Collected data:
+ + +

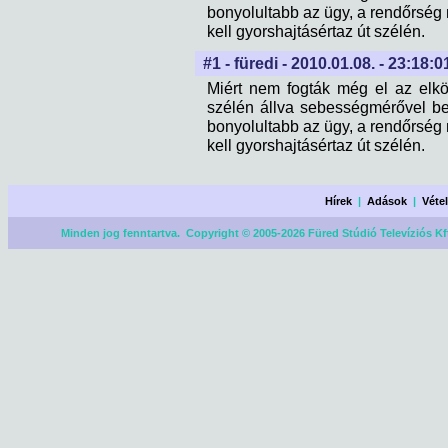
bonyolultabb az ügy, a rendőrség 
kell gyorshajtásértaz út szélén.
#1 - füredi - 2010.01.08. - 23:18:0
Miért nem fogták még el az elk
szélén állva sebességmérővel bes
bonyolultabb az ügy, a rendőrség 
kell gyorshajtásértaz út szélén.
Hírek
|
Adások
|
Véte
Minden jog fenntartva. Copyright © 2005-2026 Füred Stúdió Televíziós Kf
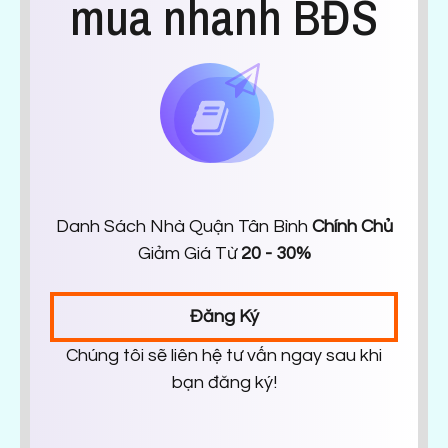
mua nhanh BĐS
Danh Sách Nhà Quận Tân Bình
Chính Chủ
Giảm Giá Từ
20 - 30%
Đăng Ký
Chúng tôi sẽ liên hệ tư vấn ngay sau khi
bạn đăng ký!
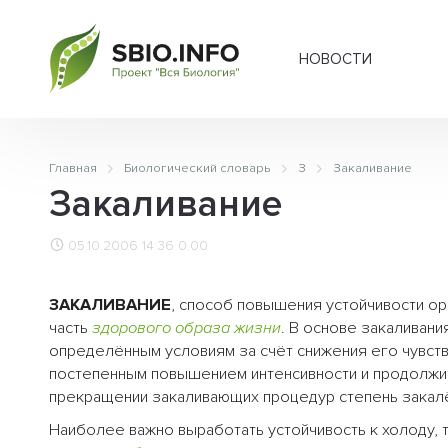
НОВОСТИ
Главная
Биологический словарь
З
Закаливание
Закаливание
05.10.2006 14:36
0.00
ЗАКАЛИВАНИЕ
, способ повышения устойчивости о
часть
здорового образа жизни
. В основе закаливан
определённым условиям за счёт снижения его чувств
постепенным повышением интенсивности и продолжит
прекращении закаливающих процедур степень закалё
Наиболее важно выработать устойчивость к холоду, 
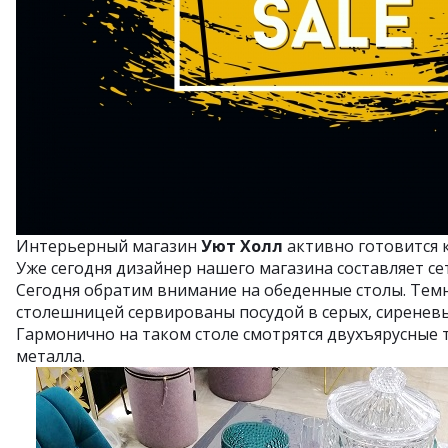
Интерьерный магазин
Уют Холл
активно готовится к
Уже сегодня дизайнер нашего магазина составляет се
Сегодня обратим внимание на обеденные столы. Тем
столешницей сервированы посудой в серых, сиреневы
Гармонично на таком столе смотрятся двухъярусные 
металла.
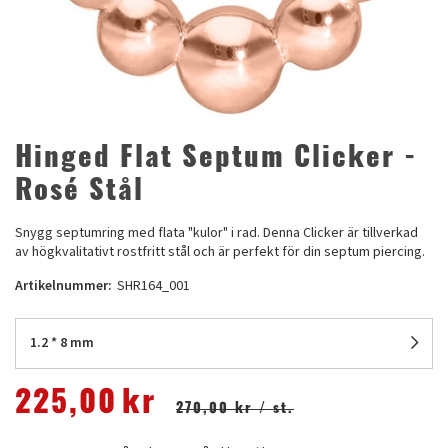
Hinged Flat Septum Clicker -
Rosé Stål
Snygg septumring med flata "kulor" i rad. Denna Clicker är tillverkad
av högkvalitativt rostfritt stål och är perfekt för din septum piercing.
Artikelnummer:
SHR164_001
1.2 * 8 mm
225,00
kr
270,00 kr
/ st.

+ + +

Copy out the items from the line containing "Интерьерный магазин" through the end of the items, reproducing every line unchanged. Leave the pictures out of your answer.

*Your solution:*
Интерьерный магазин
Уют Холл
активно готовится к
Уже сегодня дизайнер нашего магазина составляет се
Сегодня обратим внимание на обеденные столы. Тем
столешницей сервированы посудой в серых, сиреневы
Гармонично на таком столе смотрятся двухъярусные 
металла.
Hinged Flat Septum Clicker -
Rosé Stål
Snygg septumring med flata "kulor" i rad. Denna Clicker är tillverkad
av högkvalitativt rostfritt stål och är perfekt för din septum piercing.
Artikelnummer:
SHR164_001
1.2 * 8 mm
225,00
kr
270,00 kr
/ st.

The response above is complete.